## Text block
···

This Jesuit anti-epic was inspired by their anti-Christian morality, guided by their ambition of world domination, for which Portugal was seen as a launching pad. Pombal appeared as the denouncer of this diabolical plan, methodically carried out by the conspiracy against legitimate authorities:

And all the main authors of the corrupted morals of the so-called Jesuits, manifesting what they speculatively and practically taught and executed at all times (by an uniform system that was followed for almost two hundred years) the abominable atrocities; of ruining everyone who stood in their way with slanders; of swearing false oaths and providing false counsel in their own interests; of arming the people against their rulers to destroy the public and reduce the world to a monarchomachy, where there is no supreme authority that can restrain them.64

In the early days of the reign of King José, the Society would had reached the peak of their destructive capabilities. It had met the conditions necessary to build the domination over the ruins of the Portuguese empire. But the determination of an enlightened king and his minister had stemmed the course of destruction. Among other malevolent actions in the early days of this reign, was the attempt on the king’s life in 1758. This attack was plotted by the order’s secret council, in an act of desperation. The king had started to “repair the damage” caused to the kingdom. This renovatio temporum was based on the most important theme of absolutist philosophy: the reinforcement of royal authority. The restoration of the kingdom has to be brought about through the concentration of powers, with a view to bringing back the golden age.

The inauguration of the statue of King José I in 1775, with the medallion showing his minister, was the apotheosis of the Pombaline government and its leader. The statue, symbol of Enlightenment, was erected in the centre of the Terreiro do Paço in Lisbon, raised from the ashes of the earthquake. As Lúcio d’Azevedo notes, “under the figure of the king was the deified minister.”65 This monument meant a new golden age. The monarch, mounted on a horse, was a symbolic eminence, and under his shadow, Pombal was the true mentor, fighting against the obstacles represented by the serpents that the royal horse is trampling. The bronze medallion of Pombal on the royal monument proclaims the authorship of the political reform celebrated here.

···

## Dataset entries

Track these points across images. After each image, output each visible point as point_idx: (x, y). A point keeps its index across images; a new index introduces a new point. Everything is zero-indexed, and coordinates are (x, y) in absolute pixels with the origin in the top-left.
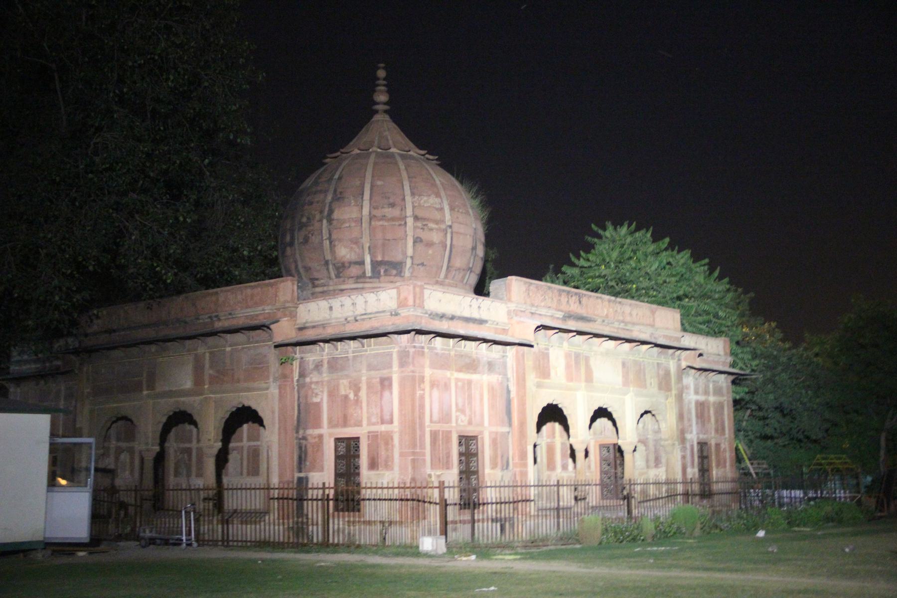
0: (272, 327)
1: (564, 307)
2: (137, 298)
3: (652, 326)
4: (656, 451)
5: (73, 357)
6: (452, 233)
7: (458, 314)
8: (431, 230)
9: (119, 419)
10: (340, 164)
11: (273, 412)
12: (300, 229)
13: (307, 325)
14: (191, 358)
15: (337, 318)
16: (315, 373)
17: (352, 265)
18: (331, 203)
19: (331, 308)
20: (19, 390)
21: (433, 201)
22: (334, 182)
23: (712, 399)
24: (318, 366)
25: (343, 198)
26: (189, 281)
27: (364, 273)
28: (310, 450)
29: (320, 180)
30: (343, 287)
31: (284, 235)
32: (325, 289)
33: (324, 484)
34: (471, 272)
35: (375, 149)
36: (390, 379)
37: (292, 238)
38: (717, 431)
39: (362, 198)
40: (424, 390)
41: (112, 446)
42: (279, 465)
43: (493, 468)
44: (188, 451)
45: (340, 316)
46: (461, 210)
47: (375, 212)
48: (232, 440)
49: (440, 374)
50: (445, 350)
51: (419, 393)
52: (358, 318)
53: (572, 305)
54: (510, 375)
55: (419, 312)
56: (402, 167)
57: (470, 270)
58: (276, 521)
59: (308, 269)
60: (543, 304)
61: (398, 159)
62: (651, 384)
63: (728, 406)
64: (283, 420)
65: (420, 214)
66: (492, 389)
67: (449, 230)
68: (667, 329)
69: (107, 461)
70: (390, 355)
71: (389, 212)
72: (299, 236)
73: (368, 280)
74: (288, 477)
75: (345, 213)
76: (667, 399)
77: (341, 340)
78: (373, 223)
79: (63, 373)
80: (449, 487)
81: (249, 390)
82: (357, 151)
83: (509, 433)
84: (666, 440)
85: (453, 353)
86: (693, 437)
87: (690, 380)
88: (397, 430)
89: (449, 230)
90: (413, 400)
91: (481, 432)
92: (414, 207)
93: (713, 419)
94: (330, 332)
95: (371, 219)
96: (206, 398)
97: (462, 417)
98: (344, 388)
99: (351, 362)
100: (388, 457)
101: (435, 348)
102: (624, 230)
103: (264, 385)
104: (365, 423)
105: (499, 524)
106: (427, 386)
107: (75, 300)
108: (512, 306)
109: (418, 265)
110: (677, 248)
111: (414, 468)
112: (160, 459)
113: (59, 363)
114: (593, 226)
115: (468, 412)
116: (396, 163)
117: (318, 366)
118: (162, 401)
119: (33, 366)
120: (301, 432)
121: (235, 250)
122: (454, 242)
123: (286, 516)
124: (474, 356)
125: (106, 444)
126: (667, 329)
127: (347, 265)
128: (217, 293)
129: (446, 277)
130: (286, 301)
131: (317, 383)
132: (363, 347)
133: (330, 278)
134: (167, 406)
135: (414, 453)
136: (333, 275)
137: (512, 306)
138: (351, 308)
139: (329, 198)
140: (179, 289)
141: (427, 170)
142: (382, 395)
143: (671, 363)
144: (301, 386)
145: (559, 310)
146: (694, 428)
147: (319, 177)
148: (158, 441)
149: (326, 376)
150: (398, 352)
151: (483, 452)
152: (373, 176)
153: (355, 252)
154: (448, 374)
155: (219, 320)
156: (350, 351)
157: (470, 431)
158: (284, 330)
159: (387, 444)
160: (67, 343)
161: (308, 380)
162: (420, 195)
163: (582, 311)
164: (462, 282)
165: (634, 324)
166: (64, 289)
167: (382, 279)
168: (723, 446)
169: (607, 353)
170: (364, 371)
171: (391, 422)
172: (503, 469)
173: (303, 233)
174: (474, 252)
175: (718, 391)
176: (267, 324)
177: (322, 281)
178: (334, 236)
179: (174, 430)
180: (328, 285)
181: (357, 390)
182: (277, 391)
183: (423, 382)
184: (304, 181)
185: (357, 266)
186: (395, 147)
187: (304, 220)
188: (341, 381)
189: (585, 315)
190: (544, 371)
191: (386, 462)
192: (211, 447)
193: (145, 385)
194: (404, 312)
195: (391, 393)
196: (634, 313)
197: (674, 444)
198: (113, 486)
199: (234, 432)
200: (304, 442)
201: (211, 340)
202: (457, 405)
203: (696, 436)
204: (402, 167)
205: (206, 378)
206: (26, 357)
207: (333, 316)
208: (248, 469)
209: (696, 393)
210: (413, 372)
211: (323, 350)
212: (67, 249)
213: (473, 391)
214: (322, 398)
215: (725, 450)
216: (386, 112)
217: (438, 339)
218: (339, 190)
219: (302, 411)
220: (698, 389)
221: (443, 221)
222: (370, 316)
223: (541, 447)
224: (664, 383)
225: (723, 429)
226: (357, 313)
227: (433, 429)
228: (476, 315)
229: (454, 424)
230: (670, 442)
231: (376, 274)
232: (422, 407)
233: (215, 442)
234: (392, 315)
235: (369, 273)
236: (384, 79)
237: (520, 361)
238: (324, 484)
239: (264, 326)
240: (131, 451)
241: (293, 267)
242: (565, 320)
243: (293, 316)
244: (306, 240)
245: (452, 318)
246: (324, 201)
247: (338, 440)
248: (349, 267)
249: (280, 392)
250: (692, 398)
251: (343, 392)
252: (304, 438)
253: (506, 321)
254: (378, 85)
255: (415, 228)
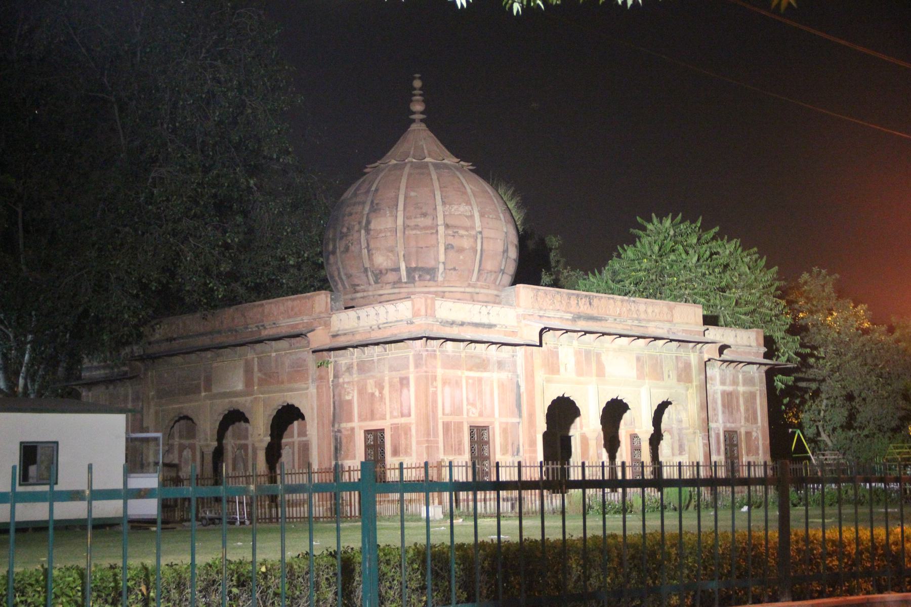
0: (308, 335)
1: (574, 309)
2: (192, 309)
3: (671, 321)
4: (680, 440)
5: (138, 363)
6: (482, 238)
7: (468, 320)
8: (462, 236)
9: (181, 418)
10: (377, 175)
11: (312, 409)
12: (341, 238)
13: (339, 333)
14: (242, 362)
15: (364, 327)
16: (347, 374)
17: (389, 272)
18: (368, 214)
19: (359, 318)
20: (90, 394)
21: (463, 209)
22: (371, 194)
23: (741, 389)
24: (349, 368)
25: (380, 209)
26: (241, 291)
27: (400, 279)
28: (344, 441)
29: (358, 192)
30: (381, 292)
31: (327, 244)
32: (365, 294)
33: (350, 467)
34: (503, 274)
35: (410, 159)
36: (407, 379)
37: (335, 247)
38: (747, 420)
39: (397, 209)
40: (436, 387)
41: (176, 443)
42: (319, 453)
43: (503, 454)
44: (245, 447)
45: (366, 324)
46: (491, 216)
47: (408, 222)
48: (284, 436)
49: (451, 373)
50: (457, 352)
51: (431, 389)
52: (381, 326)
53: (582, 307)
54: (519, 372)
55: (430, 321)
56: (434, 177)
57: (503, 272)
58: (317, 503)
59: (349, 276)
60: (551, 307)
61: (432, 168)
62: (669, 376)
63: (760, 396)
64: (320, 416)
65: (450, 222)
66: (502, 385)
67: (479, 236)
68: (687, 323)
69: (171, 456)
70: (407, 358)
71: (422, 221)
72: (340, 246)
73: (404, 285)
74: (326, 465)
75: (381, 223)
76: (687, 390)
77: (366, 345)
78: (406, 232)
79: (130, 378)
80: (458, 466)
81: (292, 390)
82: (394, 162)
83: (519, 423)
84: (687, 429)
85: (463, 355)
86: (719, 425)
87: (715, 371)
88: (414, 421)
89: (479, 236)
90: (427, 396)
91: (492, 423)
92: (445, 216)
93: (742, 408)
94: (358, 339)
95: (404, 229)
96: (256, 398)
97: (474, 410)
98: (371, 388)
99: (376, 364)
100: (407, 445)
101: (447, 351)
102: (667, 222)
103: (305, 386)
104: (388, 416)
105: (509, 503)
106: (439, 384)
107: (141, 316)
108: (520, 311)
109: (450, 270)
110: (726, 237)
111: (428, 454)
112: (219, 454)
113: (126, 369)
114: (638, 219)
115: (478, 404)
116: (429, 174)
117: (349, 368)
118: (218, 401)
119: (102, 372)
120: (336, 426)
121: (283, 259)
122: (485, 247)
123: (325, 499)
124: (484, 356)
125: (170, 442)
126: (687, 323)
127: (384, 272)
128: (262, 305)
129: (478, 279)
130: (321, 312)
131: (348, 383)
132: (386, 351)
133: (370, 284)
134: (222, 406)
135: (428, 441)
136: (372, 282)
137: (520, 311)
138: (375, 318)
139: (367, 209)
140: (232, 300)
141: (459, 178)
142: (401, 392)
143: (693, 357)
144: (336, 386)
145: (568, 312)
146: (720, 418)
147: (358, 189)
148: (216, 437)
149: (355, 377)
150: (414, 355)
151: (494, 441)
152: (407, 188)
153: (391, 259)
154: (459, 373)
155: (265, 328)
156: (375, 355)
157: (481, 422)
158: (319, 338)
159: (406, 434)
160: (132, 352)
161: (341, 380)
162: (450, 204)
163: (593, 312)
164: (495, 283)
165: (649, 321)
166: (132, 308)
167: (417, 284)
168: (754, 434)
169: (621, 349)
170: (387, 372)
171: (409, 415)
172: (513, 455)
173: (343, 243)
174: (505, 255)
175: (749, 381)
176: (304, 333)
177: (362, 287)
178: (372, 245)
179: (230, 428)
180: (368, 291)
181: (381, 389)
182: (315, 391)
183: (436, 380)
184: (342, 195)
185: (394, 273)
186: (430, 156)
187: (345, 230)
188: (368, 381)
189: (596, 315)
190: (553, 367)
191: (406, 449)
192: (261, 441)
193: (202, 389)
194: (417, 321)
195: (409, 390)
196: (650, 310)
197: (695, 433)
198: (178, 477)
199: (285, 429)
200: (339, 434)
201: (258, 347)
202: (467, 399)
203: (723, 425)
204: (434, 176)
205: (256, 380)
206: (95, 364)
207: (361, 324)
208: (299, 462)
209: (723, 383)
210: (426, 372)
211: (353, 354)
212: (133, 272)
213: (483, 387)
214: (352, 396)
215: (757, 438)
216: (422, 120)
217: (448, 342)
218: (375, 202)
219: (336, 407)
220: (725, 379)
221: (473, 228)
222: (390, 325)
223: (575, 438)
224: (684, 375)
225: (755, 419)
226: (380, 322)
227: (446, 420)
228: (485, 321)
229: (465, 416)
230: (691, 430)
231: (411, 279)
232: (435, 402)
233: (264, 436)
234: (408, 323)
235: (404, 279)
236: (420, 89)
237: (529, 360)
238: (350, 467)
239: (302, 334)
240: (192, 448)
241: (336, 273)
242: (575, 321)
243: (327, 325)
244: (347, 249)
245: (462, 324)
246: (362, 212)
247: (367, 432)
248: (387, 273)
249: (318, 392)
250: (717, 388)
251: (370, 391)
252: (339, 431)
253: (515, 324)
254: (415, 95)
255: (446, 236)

···

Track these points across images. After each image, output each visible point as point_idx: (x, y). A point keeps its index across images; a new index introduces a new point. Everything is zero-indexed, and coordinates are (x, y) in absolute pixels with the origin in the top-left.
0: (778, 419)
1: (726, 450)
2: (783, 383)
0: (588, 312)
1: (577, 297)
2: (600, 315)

···

## The exercise
Rewrite everything in the passage on Pombal and the Jesuits from "The inauguration of" down to "reform celebrated here.", putting "memorial" wherever "monument" appears. The material is separate from the passage on Pombal and the Jesuits.

## Written response
The inauguration of the statue of King José I in 1775, with the medallion showing his minister, was the apotheosis of the Pombaline government and its leader. The statue, symbol of Enlightenment, was erected in the centre of the Terreiro do Paço in Lisbon, raised from the ashes of the earthquake. As Lúcio d’Azevedo notes, “under the figure of the king was the deified minister.”65 This memorial meant a new golden age. The monarch, mounted on a horse, was a symbolic eminence, and under his shadow, Pombal was the true mentor, fighting against the obstacles represented by the serpents that the royal horse is trampling. The bronze medallion of Pombal on the royal memorial proclaims the authorship of the political reform celebrated here.